I will hazard a guess, based on what I have read here: You have at least thought about what I am going to say---even written of it, in your work on understanding society. The open-endedness you speak of is a huge piece of our confusions surrounding reality and truth, such that those concepts vary with what people believe, and want to believe, about them. I have called this contextual reality, although truth, as we try to observe and define it, is largely interchangeable. The two terms rest upon, firstly, context, and circumstance; contingency; and content. There could be---probably is---a better order. Content may be first, preceding context. I am still fleshing this out. My notion of it all goes to the different fabrics composing the patchwork that is society, as a whole. Your, admittedly partial, listing of questions, can only be answered (if at all), locally. That which holds for Chicago does not hold so well in Istanbul.
Warmest Regards.
A Midwest Public Intellectual

Anonymous said...

"The open texture of the social world"

Apr. 11 2022 22:15

I don't understand the function of the point regarding the "plurality of textures..."; is it an ontological claim about the social world ie the social is composed of many entities that interact in a plurality of modes; or, is it a methodological principle, that tackles with the insurmountable complexity of the social ie "multi-threaded, multi-causal, and multi-semiotic" structures/processes; or, an analogy ("urban city") that works as a template for (semi-?)parallel naratives about different aspects of "the social"?

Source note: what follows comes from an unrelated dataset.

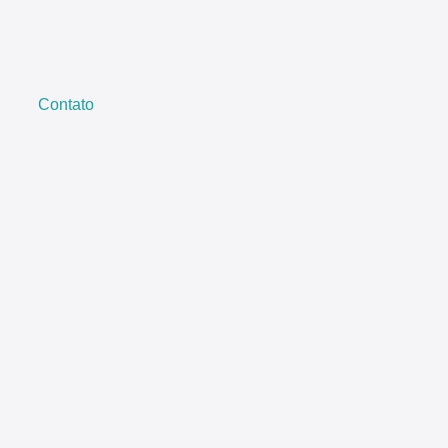
Contato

If, in particular, it's about all the three together (what the social is made of, how to know about it and how to relate to its meaning) why do we need to acknowledge this radical unknown-ness (excuse the neologism) that emanates from "the plurality..."? What is the purpose of acknowledging the partial knowledge we can only hope for? Aren't we supposed to do the actual work first and evaluate our progress afterwards?

Why are the natural sciences treated as a benchmark of what science is and the rest of the "soft" sciences are treated as somehow unsuccessful to clear that bar? Sure, eg smart-phones are a big deal but they haven't exactly ended homelessness or the james webb telescope is awesome but even if it helps locating more earth-like planets, people will be still dying of hunger right here on this planet and, believe me, I cried tears of joy when perseverance touched down on Mars, but locating alien bacteria will probably not cure systemic racism or homophobia and stop femicides here, where we have lived for the better part of the last 40Ka.

For what it's worth, you blog is a space where thoughts can materialize into concepts, effortlessly.